Neben schwerer Körperverletzung und Volksverhetzung ist N. diesmal unter anderem wegen "Bildung einer bewaffneten Gruppe" verurteilt worden. Und um diesen letzten Punkt geht es nun seinem Verteidiger Christoph Michel. "Wenn wir das widerlegen können, würde das die Strafe um einige Monate verkürzen", glaubt Michel. Seiner Rechtsauffassung nach habe das Gericht den entsprechenden Paragrafen unsauber ausgelegt. Von einer bewaffneten Gruppe könne man rein rechtlich nur reden, "wenn dadurch staatliches Gewaltmonopol gefährdet ist", so Michel. Dies sei hier nicht der Fall gewesen. "So wichtig sind die acht nicht", sagt Michel.

Anders als für die Opfer ist der Fall für N. und seinen Verteidiger damit aller Voraussicht nach noch nicht erledigt. Zumal auch Staatsanwalt Alexander Strafner das Urteil gegen N. noch nicht akzeptiert hat. Strafner hatte in seinem Plädoyer knapp sieben Jahre Haft für N. beantragt, und damit deutlich mehr als bei den anderen sieben Angeklagten. Am Donnerstag teilt Strafner mit, dass er den Fall N. in den kommenden Tagen "prüfen" wolle. Strafner hatte fünf Urteile akzeptiert, bei N. sowie bei Andreas S. und Stefan G. überlegt die Staatsanwaltschaft nun, ob sie hier ebenfalls in Revision geht.

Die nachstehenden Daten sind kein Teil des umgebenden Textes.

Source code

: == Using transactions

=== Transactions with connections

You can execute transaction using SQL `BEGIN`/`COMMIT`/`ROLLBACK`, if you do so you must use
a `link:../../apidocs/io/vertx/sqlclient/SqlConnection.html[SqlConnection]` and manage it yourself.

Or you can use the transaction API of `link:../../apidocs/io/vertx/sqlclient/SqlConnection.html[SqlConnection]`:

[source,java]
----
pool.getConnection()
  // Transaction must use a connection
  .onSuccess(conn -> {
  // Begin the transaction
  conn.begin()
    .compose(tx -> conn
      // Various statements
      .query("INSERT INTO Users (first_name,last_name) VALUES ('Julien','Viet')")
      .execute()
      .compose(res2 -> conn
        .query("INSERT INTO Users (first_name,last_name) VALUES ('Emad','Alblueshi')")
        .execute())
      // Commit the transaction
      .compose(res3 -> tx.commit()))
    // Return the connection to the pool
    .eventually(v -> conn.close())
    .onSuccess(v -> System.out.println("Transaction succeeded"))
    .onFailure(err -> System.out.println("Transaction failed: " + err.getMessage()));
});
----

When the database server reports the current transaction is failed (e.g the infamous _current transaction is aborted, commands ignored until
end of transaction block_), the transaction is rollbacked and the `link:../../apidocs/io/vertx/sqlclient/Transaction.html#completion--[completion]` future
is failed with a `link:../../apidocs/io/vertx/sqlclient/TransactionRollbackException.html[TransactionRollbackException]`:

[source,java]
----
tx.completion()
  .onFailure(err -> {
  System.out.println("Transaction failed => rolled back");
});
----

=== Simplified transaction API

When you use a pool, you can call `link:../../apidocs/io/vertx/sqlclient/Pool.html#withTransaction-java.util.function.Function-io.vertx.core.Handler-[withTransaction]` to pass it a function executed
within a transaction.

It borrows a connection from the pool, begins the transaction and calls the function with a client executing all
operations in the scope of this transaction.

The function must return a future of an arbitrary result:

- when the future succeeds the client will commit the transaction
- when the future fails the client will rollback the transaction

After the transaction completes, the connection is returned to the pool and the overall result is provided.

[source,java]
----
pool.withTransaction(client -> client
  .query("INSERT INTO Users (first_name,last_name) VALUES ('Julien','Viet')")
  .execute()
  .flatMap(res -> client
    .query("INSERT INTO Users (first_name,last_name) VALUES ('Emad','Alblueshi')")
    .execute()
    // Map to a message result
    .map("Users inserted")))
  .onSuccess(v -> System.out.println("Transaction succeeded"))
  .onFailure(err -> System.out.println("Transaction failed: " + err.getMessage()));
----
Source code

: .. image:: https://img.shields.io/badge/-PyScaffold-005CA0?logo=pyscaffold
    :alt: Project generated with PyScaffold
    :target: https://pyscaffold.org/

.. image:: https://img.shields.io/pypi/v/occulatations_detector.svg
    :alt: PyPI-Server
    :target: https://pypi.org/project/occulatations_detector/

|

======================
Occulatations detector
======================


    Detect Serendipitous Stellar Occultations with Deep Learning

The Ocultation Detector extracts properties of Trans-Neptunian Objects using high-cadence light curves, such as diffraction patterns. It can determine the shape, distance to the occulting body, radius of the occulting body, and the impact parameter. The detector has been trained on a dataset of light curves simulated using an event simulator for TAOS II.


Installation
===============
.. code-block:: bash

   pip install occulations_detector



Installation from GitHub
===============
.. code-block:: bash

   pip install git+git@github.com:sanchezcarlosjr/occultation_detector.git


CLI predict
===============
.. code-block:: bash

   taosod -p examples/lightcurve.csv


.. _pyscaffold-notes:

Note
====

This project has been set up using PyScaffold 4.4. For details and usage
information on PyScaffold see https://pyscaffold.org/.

Bei einer Revision nach einem Landgerichts-Prozess wird ein Fall anders als bei einer Berufung am Amtsgericht nicht neu verhandelt. Stattdessen wird das Landgerichts-Urteil zum Bundesgerichtshof nach Karlsruhe gegeben, wo es ein Richter auf Rechtsfehler überprüft. Würde sich hier nun ein solcher Fehler finden, müsste das Landgericht München II den Fall erneut verhandeln, allerdings in einer anderen Kammer mit einem neuen Richter.

Es vergeht dann Zeit, bis ein Urteil rechtskräftig ist, für den Angeklagten ist das Warten oft langwierig. Die meisten Revisionen werden verworfen, manche sind erfolgreich - die Revision kann aber auch nach hinten losgehen, das Strafmaß kann sich theoretisch erhöhen. Dass dies passiere, befürchte er allerdings "gar nicht", so Michel.

Gegen Mittag steht Naziem S. noch mit Abdul M. im Gericht zusammen, der 18-Jährige war damals ebenfalls im Laden, als Mitarbeiter, auch er bekam Schläge ab. "Ich bin ein bisschen weiter mit der Aufarbeitung", sagt er. Dann nimmt er seine Tasche und geht durch das Drehkreuz ins Freie.